The October raid was part of a nationwide sweep in which 16 people were arrested, and authorities said they shut down military-style camps on Maori ancestral lands where both Maori militants and environmental activists trained.

But a bid to charge 12 of the 16 with terrorist activities has unraveled on technical grounds amid complaints of police heavy-handedness.

While the facts remain unclear, the way police handled the case has strained relations with the 540,000-strong Maori community, which makes up 15 percent of the country's population.

What many found appalling were the tactics used to arrest three of the suspects in Ruatoki and nearby Whakatane, both home to the uncompromising Tuhoe - the only Maori tribe that still rejects the government's sovereignty, 167 years after the British colonized the islands.

For some, the raids stirred memories of repression of Maori a century ago.

"They came in here like in a B-grade film," said Tame Iti, a well-known Tuhoe activist arrested in the Ruatoki raid.

Ruatoki is dotted with small houses, some just sheds, that lie in flat fields by a rural highway on the northern of New Zealand's two main islands.

Iti said police stormed in and held his family, including children, at gunpoint, firing two shots into tires on his truck to immobilize it.

After the arrests, protests broke out in a dozen towns and cities. The police actions against the Tuhoe "set back relations between Maori and the government 100 years," said Pita Sharples, co-leader of the Maori Party and a member of parliament.

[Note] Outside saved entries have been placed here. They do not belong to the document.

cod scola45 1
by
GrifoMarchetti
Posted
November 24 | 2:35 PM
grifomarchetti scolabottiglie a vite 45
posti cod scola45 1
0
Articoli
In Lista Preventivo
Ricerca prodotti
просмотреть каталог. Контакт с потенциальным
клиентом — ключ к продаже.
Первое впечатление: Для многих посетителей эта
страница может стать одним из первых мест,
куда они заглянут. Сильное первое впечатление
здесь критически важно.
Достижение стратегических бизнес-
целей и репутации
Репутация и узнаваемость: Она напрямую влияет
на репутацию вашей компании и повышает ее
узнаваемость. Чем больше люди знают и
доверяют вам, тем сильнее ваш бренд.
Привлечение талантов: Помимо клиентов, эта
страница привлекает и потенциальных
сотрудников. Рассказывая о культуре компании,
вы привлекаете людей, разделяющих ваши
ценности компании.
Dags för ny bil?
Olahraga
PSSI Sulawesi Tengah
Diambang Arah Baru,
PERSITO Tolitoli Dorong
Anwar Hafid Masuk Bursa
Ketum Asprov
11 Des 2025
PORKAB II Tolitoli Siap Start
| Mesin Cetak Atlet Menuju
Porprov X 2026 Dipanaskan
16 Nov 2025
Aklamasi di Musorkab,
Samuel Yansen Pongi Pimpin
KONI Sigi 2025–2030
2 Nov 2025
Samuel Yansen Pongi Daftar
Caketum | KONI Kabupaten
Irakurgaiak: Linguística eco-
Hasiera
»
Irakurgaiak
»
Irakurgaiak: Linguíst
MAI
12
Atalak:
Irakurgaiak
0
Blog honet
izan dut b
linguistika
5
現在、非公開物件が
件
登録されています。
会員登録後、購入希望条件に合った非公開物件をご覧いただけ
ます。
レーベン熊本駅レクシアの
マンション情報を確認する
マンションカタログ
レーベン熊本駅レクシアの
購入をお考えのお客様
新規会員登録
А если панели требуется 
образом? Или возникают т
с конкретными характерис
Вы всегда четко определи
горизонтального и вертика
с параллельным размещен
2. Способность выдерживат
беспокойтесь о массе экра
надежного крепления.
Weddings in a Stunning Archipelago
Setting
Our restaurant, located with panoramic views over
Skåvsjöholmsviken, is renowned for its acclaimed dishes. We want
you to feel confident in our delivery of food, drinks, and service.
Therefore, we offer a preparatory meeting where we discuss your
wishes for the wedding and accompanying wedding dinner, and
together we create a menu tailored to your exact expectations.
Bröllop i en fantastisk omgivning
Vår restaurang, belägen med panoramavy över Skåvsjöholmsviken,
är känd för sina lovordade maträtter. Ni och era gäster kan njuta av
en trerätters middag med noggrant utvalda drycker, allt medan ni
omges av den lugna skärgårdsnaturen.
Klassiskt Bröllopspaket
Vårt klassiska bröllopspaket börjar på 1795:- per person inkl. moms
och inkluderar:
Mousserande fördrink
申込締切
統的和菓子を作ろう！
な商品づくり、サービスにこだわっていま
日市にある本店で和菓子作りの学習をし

Authorities said that during 18 months of covert monitoring, they heard armed activists at the camps - in the forested hills of Te Urewera, the Tuhoe ancestral lands - talking of political assassinations and bombings. Those arrested included some white New Zealanders.

Local newspapers published police intercepts of those conversations. In them, the suspects discuss using "sudden" and "brutal" attacks to divide "Aotearoa," the Maori name for New Zealand. The suspects also surmise that foreign terror groups would be blamed, according to the newspaper accounts.

Iti said the camps he was involved in taught bush survival skills and firearms safety. He rejected any connection to terrorism.

The Tuhoe said four weapons were seized in the raids, but Detective Inspector Bruce Good said there were 20, including AK-47 assault rifles, shotguns, rifles and pistols, plus silencers, scopes, ammunition and firearms parts.

The government had planned to charge 12 suspects under the Terrorism Suppression Act, enacted after the 9/11 attacks. But Solicitor General David Collins, the top justice official, ruled the antiterror law was too complex to apply in this case.

Those arrested, now free on bail, face lesser charges of illegal possession and use of firearms.

The Maori are descendants of Polynesians who migrated to New Zealand about 1,000 years ago.

Tuhoe, the most isolated and poorest of the Maori tribes, are proud that their ancestors refused to sign the Treaty of Waitangi in 1840, which created New Zealand under British sovereignty.

The treaty guaranteed the Maori could keep their lands, forests, fisheries and culture - commitments that Maori say were broken as European settlers flooded in.